How do you program a computer with 10 terabytes of RAM?

Wednesday

Aug052015

How do you program a computer with 10 terabytes of RAM?

Wednesday, August 5, 2015 at 8:56AM

How do you program a computer with 10 terabytes of RAM in a single address space? When the great Adrian Cockcroft was interviewed for Enterprise Initiatives Episode blog, that’s one of the answers he gave to the question of “What’s the next big thing?”

Adrian says we are already taking big machines and running tiny little containers on them. He thinks another interesting workload is huge memory systems. Building computers with many terabytes of main memory will soon be affordable. We already know the JVM has problems garbage collecting on machines with 10s of gigabytes of RAM. What about machines with terabytes of RAM? We don’t really have the programming models worked out yet. It may be that garbage collected languages won't make the cut.

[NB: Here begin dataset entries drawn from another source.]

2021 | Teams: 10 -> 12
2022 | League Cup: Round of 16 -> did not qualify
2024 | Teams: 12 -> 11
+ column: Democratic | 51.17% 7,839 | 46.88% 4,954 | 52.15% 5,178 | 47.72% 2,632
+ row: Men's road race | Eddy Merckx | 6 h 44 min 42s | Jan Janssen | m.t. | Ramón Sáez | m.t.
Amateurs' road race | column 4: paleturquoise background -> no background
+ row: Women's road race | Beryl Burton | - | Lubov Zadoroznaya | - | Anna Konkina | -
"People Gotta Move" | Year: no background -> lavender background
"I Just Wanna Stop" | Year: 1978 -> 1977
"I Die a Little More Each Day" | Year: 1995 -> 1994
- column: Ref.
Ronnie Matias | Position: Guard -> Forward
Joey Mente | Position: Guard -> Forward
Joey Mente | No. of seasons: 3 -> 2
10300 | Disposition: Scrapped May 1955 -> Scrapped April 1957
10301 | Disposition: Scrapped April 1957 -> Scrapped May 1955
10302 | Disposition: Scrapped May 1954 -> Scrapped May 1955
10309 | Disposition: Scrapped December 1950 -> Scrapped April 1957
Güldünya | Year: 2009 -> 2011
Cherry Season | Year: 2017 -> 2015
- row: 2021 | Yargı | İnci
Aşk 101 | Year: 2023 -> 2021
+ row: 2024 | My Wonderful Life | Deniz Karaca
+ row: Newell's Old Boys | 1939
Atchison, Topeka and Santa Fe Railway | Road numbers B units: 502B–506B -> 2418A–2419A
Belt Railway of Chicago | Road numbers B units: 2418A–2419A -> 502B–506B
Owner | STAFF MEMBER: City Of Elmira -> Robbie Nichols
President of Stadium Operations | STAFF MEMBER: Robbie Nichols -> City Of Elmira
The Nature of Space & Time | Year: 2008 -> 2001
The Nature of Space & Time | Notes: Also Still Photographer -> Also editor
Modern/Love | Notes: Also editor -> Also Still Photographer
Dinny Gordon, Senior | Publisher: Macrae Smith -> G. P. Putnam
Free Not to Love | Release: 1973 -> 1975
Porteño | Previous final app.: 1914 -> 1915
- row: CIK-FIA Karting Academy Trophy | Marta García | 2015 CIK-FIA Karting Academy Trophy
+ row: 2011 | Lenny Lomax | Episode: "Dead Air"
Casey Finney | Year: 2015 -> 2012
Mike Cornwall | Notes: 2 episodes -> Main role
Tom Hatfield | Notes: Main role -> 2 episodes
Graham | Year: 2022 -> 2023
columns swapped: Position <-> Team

Sounds like a good idea for a post, right? Here’s the problem, I found surprisingly little on huge memory systems. If you have any ideas on good source please leave a comment. Here’s some of what I did find…

SGI’s 64TB Computer

You may chuckle at the idea of a computer with 10TB of RAM. Well, one already exists. It’s from SGI. The SGI UV (Ultra Violet) 3000 scales from 4 to 256 CPU sockets with up to 64TB of shared memory as a single system. It’s aimed squarely at the enterprise space, SGI is out of the cloud.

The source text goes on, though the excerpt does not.